Von: Ivd
Brixen – Mit dem Herbsteinbruch kehrt auch eine der beliebtesten Südtiroler Traditionen zurück: das Törggelen. Der Brauch ist fest mit der Weinernte und dem Genuss von jungen Weinen und Kastanien sowie verschiedenen Fleischvariationen und seit ein paar Jahren auch Fleischalternativen verknüpft. Doch während das Törggelen heute weit über die Grenzen der Region hinaus bekannt ist, bleibt der Streit um eine zentrale Frage: Wo liegt eigentlich der Ursprung?
Die Wurzeln des Törggelens – eine Spurensuche
Über den historischen Ursprung der Tradition gibt es mehrere Theorien: Der Begriff “Törggelen” leitet sich von der „Torggl“ oder “Torkel”, ab, eine bereits unter den Römern weit verbreitete Trauben- und Baumpresse. Diese war in den Kelterräumen der Bauernhöfe zu finden, wo die frisch geernteten Trauben verarbeitet wurden, darum wurden diese Räume ebenfalls als „Torggl“ bezeichnet. In geselliger Runde probierten Bauern und Weinhändler den jungen Wein, oft begleitet von einem herzhaften Mahl. Die geselligen Abende markierten traditionell das Ende der Weinernte – und sind somit der erste Erklärungsversuch des Ursprungs dessen, was heute unter Törggelen bekannt ist.

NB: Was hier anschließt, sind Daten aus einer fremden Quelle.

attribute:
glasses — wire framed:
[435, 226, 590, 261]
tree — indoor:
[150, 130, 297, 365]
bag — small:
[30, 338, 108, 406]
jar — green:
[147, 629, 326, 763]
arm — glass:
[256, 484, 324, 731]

Besonders das südliche Eisacktal wird oft als das Ursprungsgebiet des Törggelens genannt. Doch gerade dort, wo der Brauch entstanden sein soll, wurde und wird vergleichsweise wenig Wein angebaut. Dies führte zu einer weiteren Ursprungstheorie: Es ist möglich, dass das Törggelen ursprünglich ein Dankeschön für die Bergbauern war, die ihre Weiden für das Vieh der Winzer zur Verfügung stellten. Möglich ist auch, dass es sich anfangs um eine Art Erntedankfest handelte, bei dem die Landwirte ihren Helfern nach der harten Arbeit einen Schmaus und neuen Wein servierten.
Klöster und Kastanien
Ein weiterer, oft übersehener Faktor in der Geschichte des Törggelens sind die Klöster, insbesondere jene der Benediktiner. Diese Klöster besaßen große Weinberge in Südtirol und brachten eine Tradition mit, die sich mit der regionalen Kastanienkultur verknüpfte. Kastanienbäume wurden seit der Römerzeit in der Region kultiviert, doch es waren die Mönche, die die Kombination von jungem Wein und gerösteten Kastanien in ihren Klosterküchen populär machten.

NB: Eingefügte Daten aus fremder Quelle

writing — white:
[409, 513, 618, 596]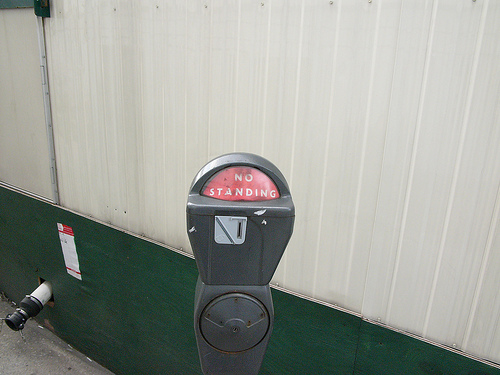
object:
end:
[3, 278, 54, 334]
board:
[0, 189, 497, 373]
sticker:
[47, 215, 85, 287]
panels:
[56, 15, 495, 325]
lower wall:
[0, 185, 200, 373]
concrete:
[5, 326, 101, 373]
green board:
[13, 202, 478, 372]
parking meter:
[184, 152, 295, 372]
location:
[196, 290, 274, 354]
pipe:
[31, 7, 68, 209]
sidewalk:
[11, 340, 63, 370]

Gerade die Kastanien spielen auch heute noch eine zentrale Rolle beim Törggelen. Auf den Höfen, die dem traditionellen Törggelen verpflichtet sind, wird Wert daraufgelegt, dass die Kastanien aus Südtirol und am besten aus derselben Region stammen. Doch wie so oft bei Bräuchen hat auch das Törggelen im Laufe der Zeit viele Veränderungen durchlebt.
Kommerzialisierung und Rückbesinnung
In den letzten Jahrzehnten hat das Törggelen einen regelrechten Boom erlebt. Große Reiseveranstalter bieten Kurztrips zum Törggelen an. Besonders Busreisende aus Deutschland, Österreich und der Schweiz zieht es im Herbst nach Südtirol – sogar in vielen Gebiete, in denen weder Wein noch Kastanien heimisch sind. Diese kommerzielle Ausschlachtung hat den ursprünglichen Charakter des Brauchs in manchen Regionen fast verdrängt. Dennoch gibt es Initiativen, die das „echte“ Törggelen bewahren wollen.
So setzen sich der Südtiroler Bauernbund und der Verein „Roter Hahn“ dafür ein, dass das Törggelen wieder in seiner traditionellen Form zelebriert wird – auf ausgewählten Bauernhöfen, wo die Gäste authentische regionale Gerichte und den auf dem Hof produzierten Wein genießen können.
Andere Höfe bleiben der Tradition verbunden, wollen sich aber dem Zeitgeschehen nicht verschließen und bieten daher vegetarische und auch vegane Menüs an. Die Folge sind geräucherte Karotten statt Speck und Kaminwurzen und noch mehr Klöße und Teigwaren statt einer kräftigen Portion Surfleisch.
Ein Brauch im Wandel der Zeit
Ob als Dankeschön nach der Ernte, als Ausdruck eines Tauschhandels oder als fest verwurzelte Herbsttradition – das Törggelen hat viele Gesichter. Eines bleibt jedoch sicher: Der Brauch hat sich über Jahrhunderte bewährt und wird wohl auch in Zukunft ein fester Bestandteil der Südtiroler Kultur bleiben und sich stetig weiterentwickeln.